What Flynn had also found interesting in the news reports he had read was a name that cropped up a few times — that of Detective Superintendent Henry Christie who had been at the scene of the police shooting of one of the suspected terrorists. Henry Christie — a name Flynn could conjure with all day. But, interesting as the name was, Christie was peripheral to Flynn’s own investigations and intentions.
Flynn had healed quickly, one of the benefits of being fit and healthy. The gouge the bullet had taken out of him had been closed, meshed and bandaged by the tame, money-driven doctor. Then, with the assistance of liberal doses of good painkillers, sunshine and alcohol, and a festering desire for retribution, Flynn had reached a stage where he thought he could act.
And now he was back in the Gambia. He didn’t care what the reason was for Boone’s death, he just knew that he didn’t deserve to die in that terrible way. And what of Michelle? Not knowing her fate had been gnawing away at Flynn intensely.
He turned into the creek and stopped abruptly.
Boone’s boat was still tethered there, apparently unscathed. Flynn’s heart whammed in his chest. He truly had not expected this, especially having just seen the wreck of the houseboat. At the very least he thought he would find a burned-out husk or no boat at all.
But here she was, Shell, rocking gently in the creek water alongside the other boats moored here.
Had she been commandeered by Boone’s killers? Did she now belong to someone else?
He moved quietly in his soft-soled deck shoes, his right hand snaking to the small of his back, fingers clasping the handle of the Glock which he extracted slowly and held down by his hip.
There was no sign of life on board, but the boat looked OK.
Instinctively he dropped into a defensive crouch as he approached the stern, where he stopped and listened.
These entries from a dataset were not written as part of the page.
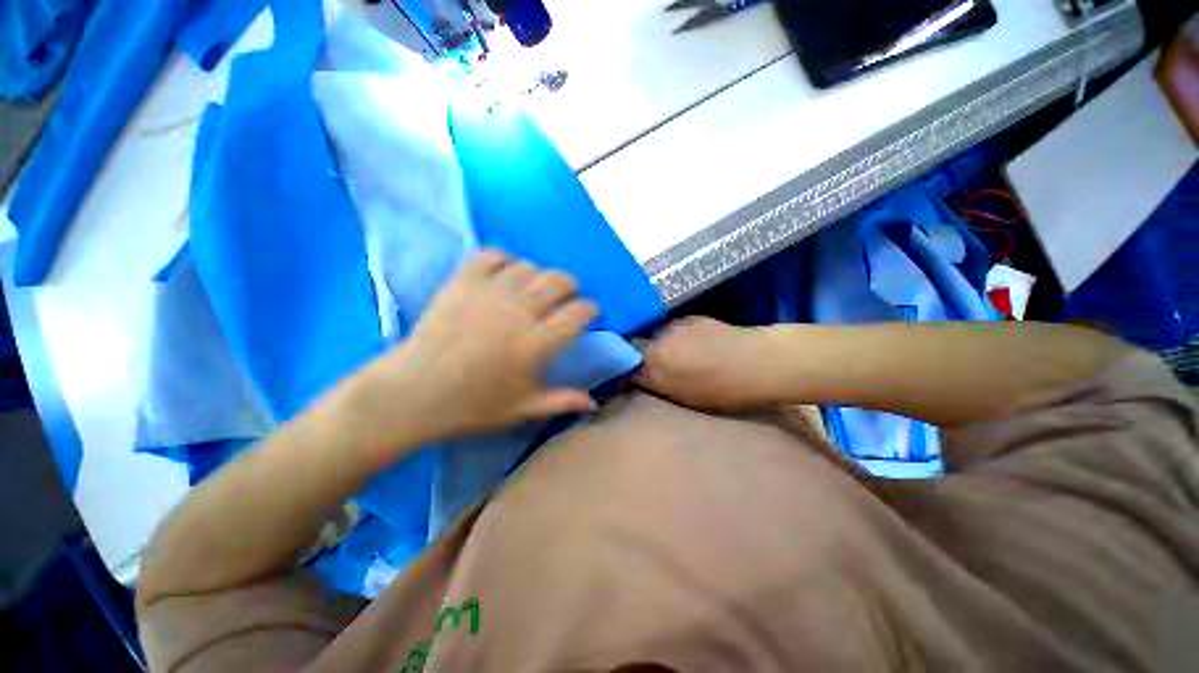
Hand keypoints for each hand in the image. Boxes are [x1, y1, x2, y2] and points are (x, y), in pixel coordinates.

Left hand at [352, 251, 598, 449]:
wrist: (411, 395)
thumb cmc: (471, 406)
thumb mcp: (521, 410)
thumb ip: (561, 401)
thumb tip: (594, 403)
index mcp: (535, 344)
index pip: (578, 313)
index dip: (590, 309)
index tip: (588, 313)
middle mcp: (517, 313)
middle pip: (558, 280)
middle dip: (570, 285)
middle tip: (566, 297)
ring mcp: (488, 294)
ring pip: (530, 267)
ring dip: (540, 275)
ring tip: (535, 289)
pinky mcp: (462, 283)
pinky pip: (491, 256)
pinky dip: (505, 259)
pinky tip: (506, 273)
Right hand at [635, 317, 780, 410]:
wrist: (757, 362)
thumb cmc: (722, 390)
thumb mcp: (683, 397)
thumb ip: (656, 384)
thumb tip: (640, 377)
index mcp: (655, 365)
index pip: (626, 366)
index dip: (627, 371)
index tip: (632, 377)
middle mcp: (658, 342)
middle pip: (638, 347)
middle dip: (642, 356)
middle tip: (658, 366)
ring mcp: (674, 327)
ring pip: (657, 337)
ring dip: (662, 346)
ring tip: (682, 355)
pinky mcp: (689, 318)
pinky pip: (674, 329)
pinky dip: (678, 337)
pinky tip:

Heard nothing.
It was a short leap on to the aft deck, sidestepping the fighting chair. He landed with hardly a noise and stood completely still, listening again. He approached the sliding door that led into the cockpit and tried the handle. The door slid open an inch. He opened it further, wide enough for him to step through into the cockpit. To his right were the wheel and controls, to his left the bench seat and bait area. Ahead was the door, beyond which were the steps leading to the galley and living accommodation.
He crossed to this door and tried the handle. This was locked.
Flynn swore under his breath, took a step back to weigh up the door which was made of thick UPVC in a frame, rather like the back door of a house. In his time as a cop Flynn had booted down many doors, although it had become progressively harder. As a drugs branch detective, entering premises through locked doors was a regular occurrence. In the old days, most doors could easily be removed by size elevens and determination. But as UPVC and multi-lock doors became more common, the cops had become more sophisticated, in a rough sort of way, in their attempts to batter them down. The door Flynn faced that evening was of the newer variety, and even though it was on a boat it was still substantial. He doubted his ability to kick it open using the flat-footed method — but was going to give it a try anyway.
He angled himself side-on to the door, gritted his teeth, and got into the mental attitude required to boot down the door.
But at that moment he felt a gun barrel pressing into the back of his neck, just below his trimmed hairline, at the point where his skull connected with his spine. Flynn did not move an inch, other than to open his fingers when a voice said, ‘Drop your gun.’